According to media reports, 74-year-old Mumtaz also denounced Asif Ali Zardari, Benazir’s widower and the new co-chairman of the Pakistan People’s Party (PPP), as an opportunist and said that he doubted the authenticity of the will that Bilwal, the 19-year-old son of the former leader, read out at the family home on Sunday.
The PPP said that the ‘will’ nominated Zardari as Benazir’s successor, but he immediately stepped down in his son’s favour, on the understanding that the father would run the party until the son had completed his studies at Oxford in three years. Bilawal, who flew to Dubai early on Tuesday, changed his name on Sunday from Bilawal Zardari to Bilawal Bhutto Zardari in a symbolic move asserting his right to lead the Bhutto dynasty. “It’s very suspect”, he said. “Suddenly a will has come into existence that nobody has seen before.” Mumtaz - first cousin of Zulfiqar Ali Bhutto, Benazir’s father - said that the name change violated tribal norms and that Bilawal had no right to lead the party as he was not a Bhutto.

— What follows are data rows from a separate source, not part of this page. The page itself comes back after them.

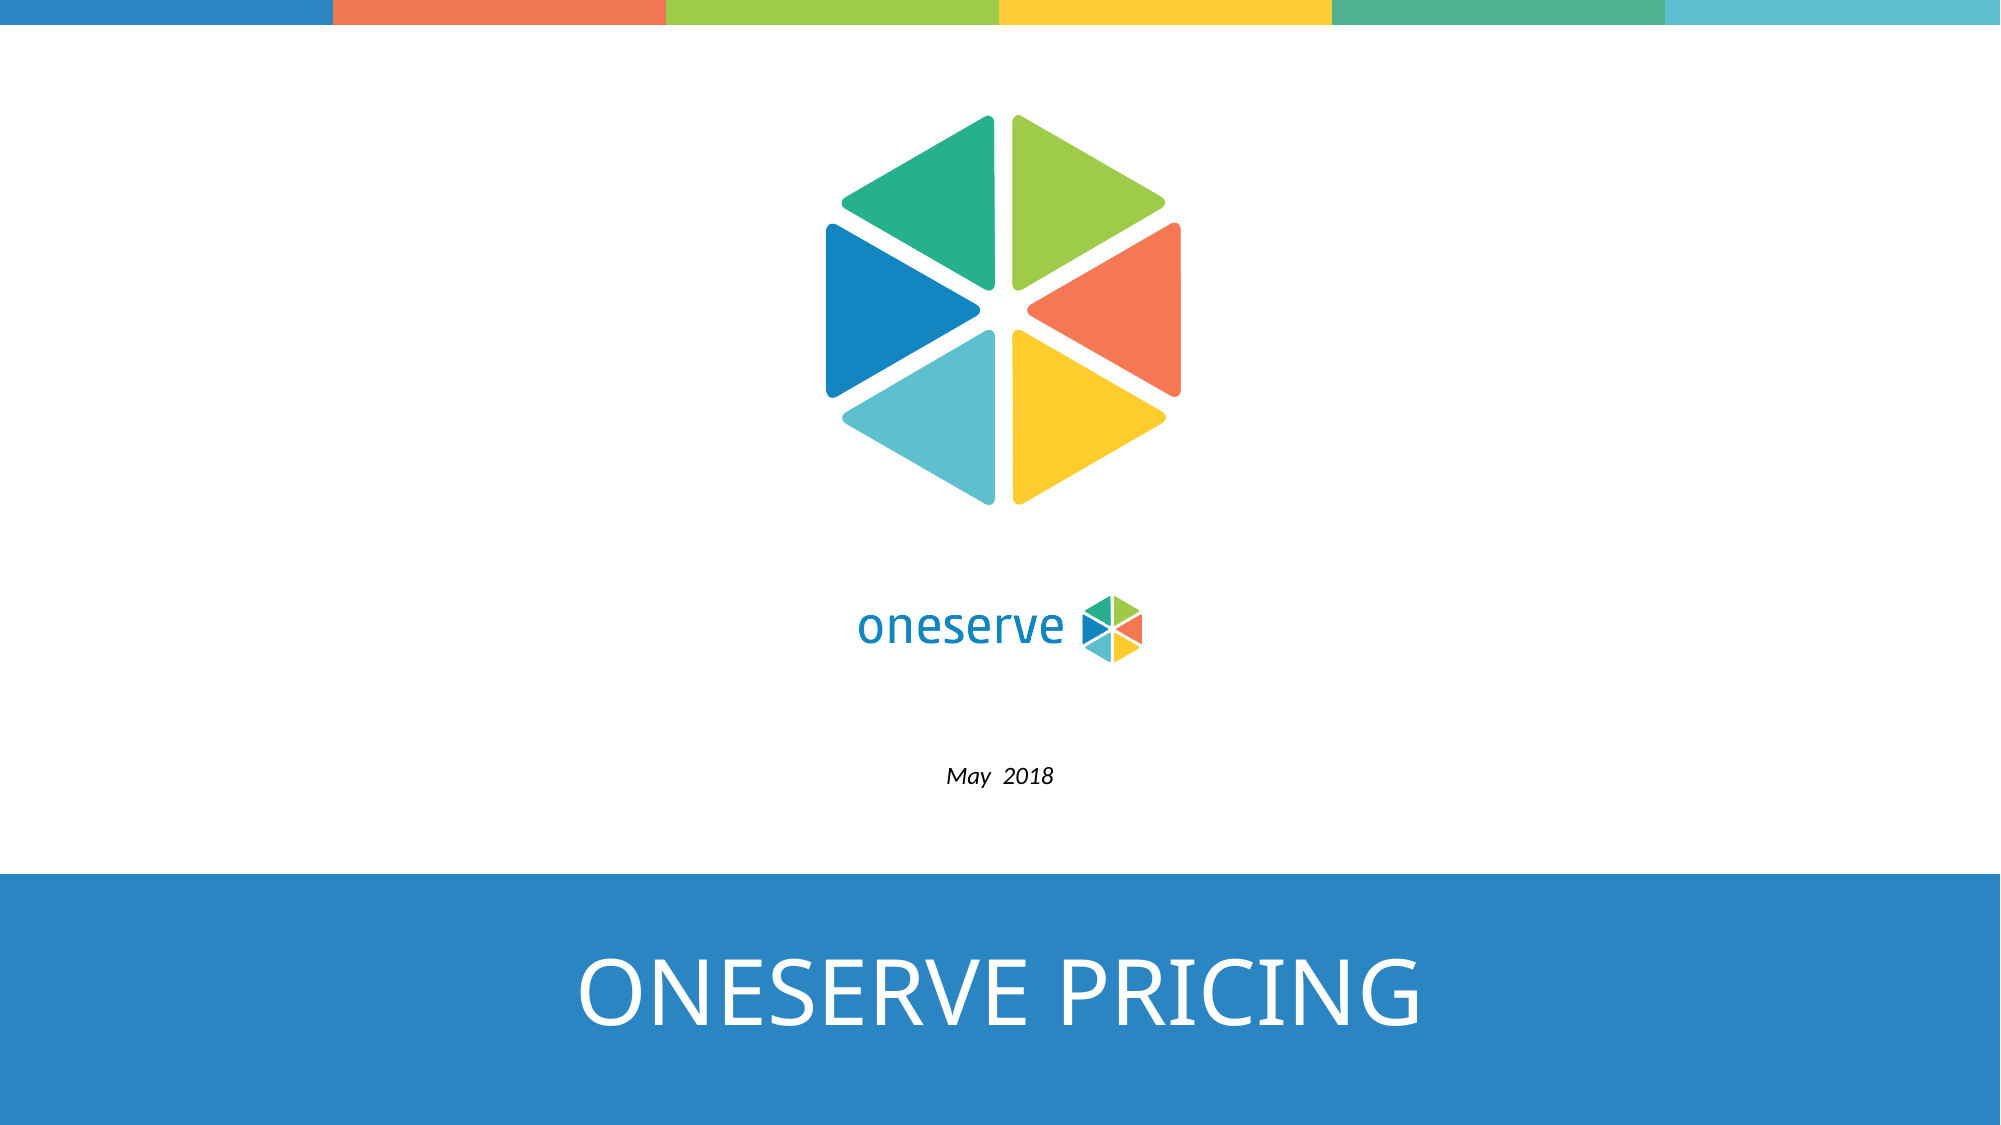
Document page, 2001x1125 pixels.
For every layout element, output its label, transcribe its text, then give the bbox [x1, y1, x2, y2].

picture [826, 115, 1181, 505]
text_box ONESERVE PRICING [622, 926, 1378, 1053]
text_box May 2018 [930, 751, 1070, 798]
text_box [0, 874, 2000, 1125]
picture [859, 596, 1142, 662]
text_box [0, 0, 2000, 25]
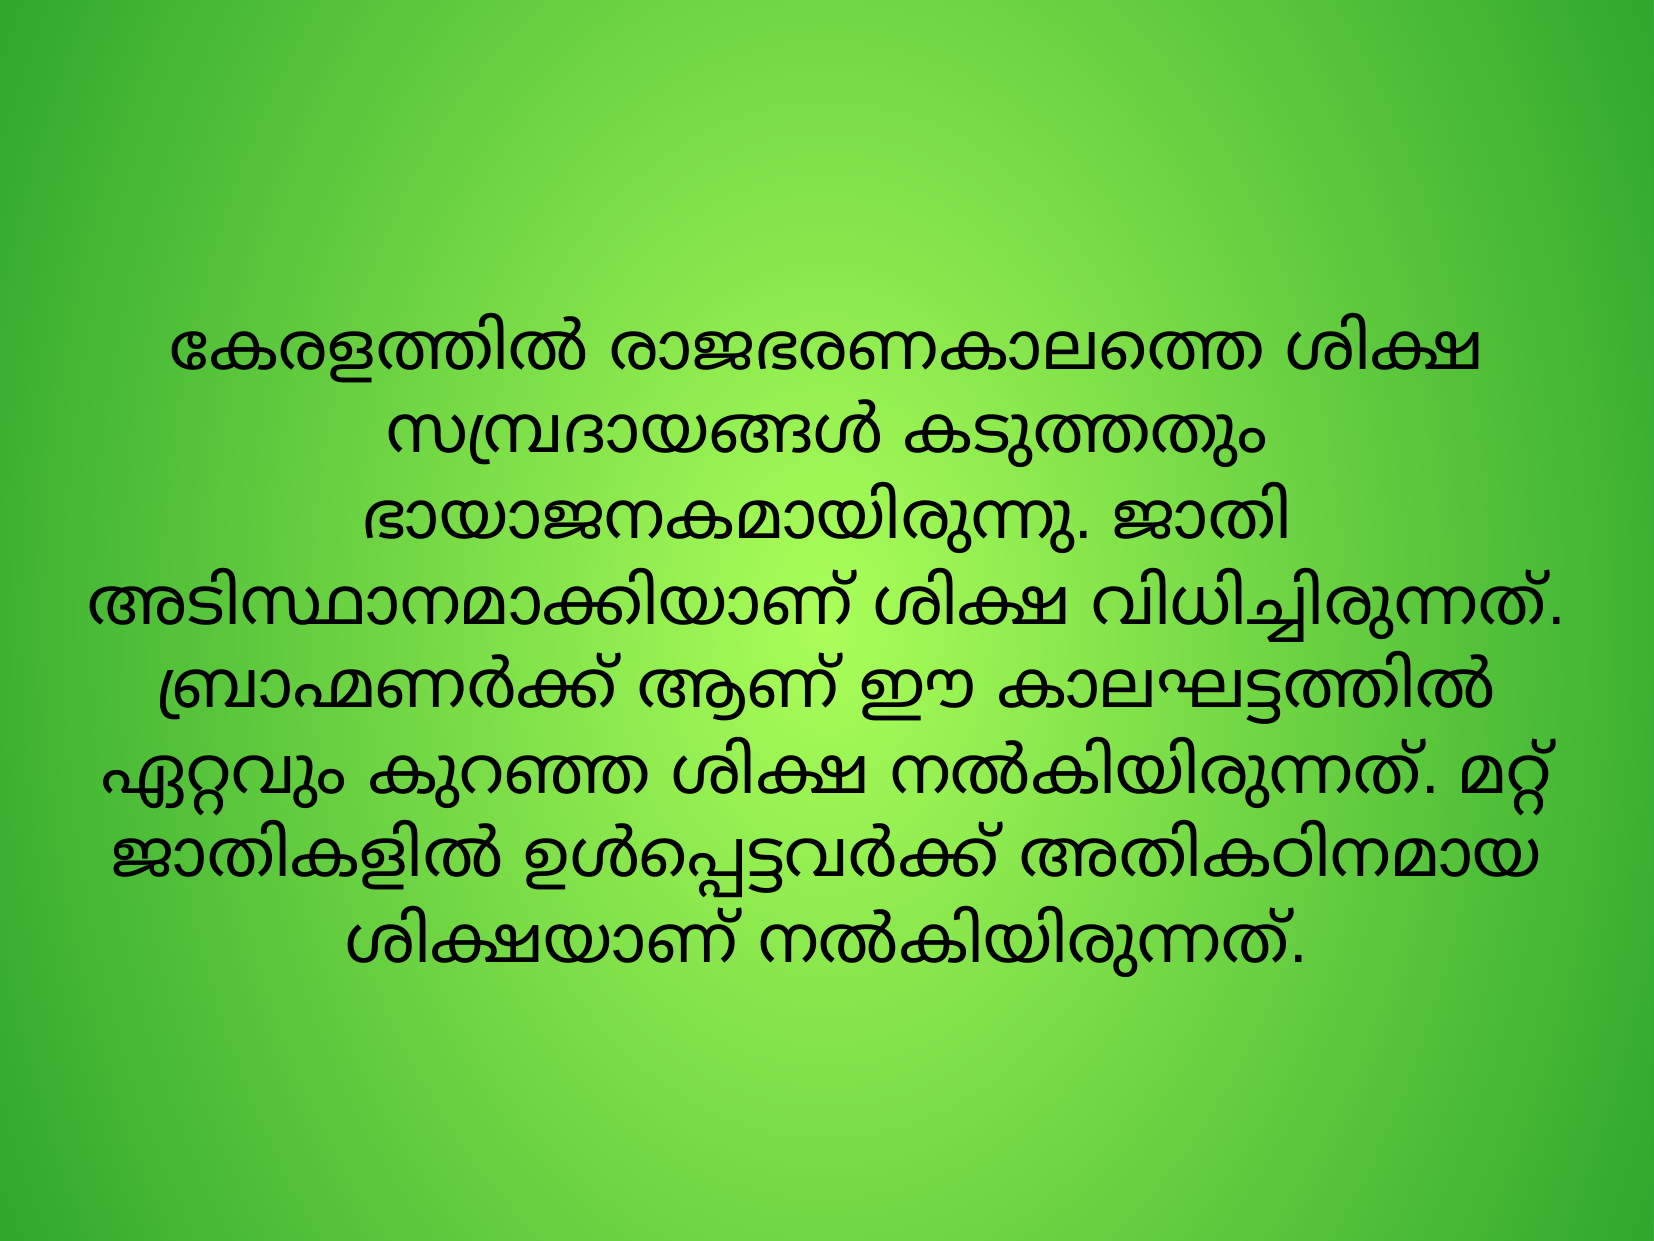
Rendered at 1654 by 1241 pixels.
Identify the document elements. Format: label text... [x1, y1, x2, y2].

subtitle കേരളത്തിൽ രാജഭരണകാലത്തെ ശിക്ഷ സമ്പ്രദായങ്ങൾ കടുത്തതും ഭായാജനകമായിരുന്നു. ജാതി അടിസ്ഥാനമാക്കിയാണ് ശിക്ഷ വിധിച്ചിരുന്നത്. ബ്രാഹ്മണർക്ക് ആണ് ഈ കാലഘട്ടത്തിൽ ഏറ്റവും കുറഞ്ഞ ശിക്ഷ നൽകിയിരുന്നത്. മറ്റ് ജാതികളിൽ ഉൾ‍പ്പെട്ടവർക്ക് അതികഠിനമായ ശിക്ഷയാണ് നൽകിയിരുന്നത്. [82, 287, 1571, 1013]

Mumtaz, leader of the 700,000-strong Bhutto tribe, said the leadership should have passed to Sanam Bhutto, Benazir’s younger sister, who is based in London, or to one of the two children of Ghinwa Bhutto, the widow of Murtaza, Benazir’s brother. Murtaza was killed in a police shootout in Karachi in 1996, when Benazir was prime minister. Ghinwa, who blames Benazir for her husband’s death, lives in Karachi with Zulfiqar Ali Bhutto Jr, her 18-year-old son and Fatima Bhutto, her 25-year-old daughter and newspaper columnist who was one of Benazir’s harshest critics. The report quoted Farhatullah Babar, a PPP spokesman, saying that Sanam had endorsed Bilawal’s leadership added “Whatever Mumtaz is saying he is saying out of frustration and not out of love.”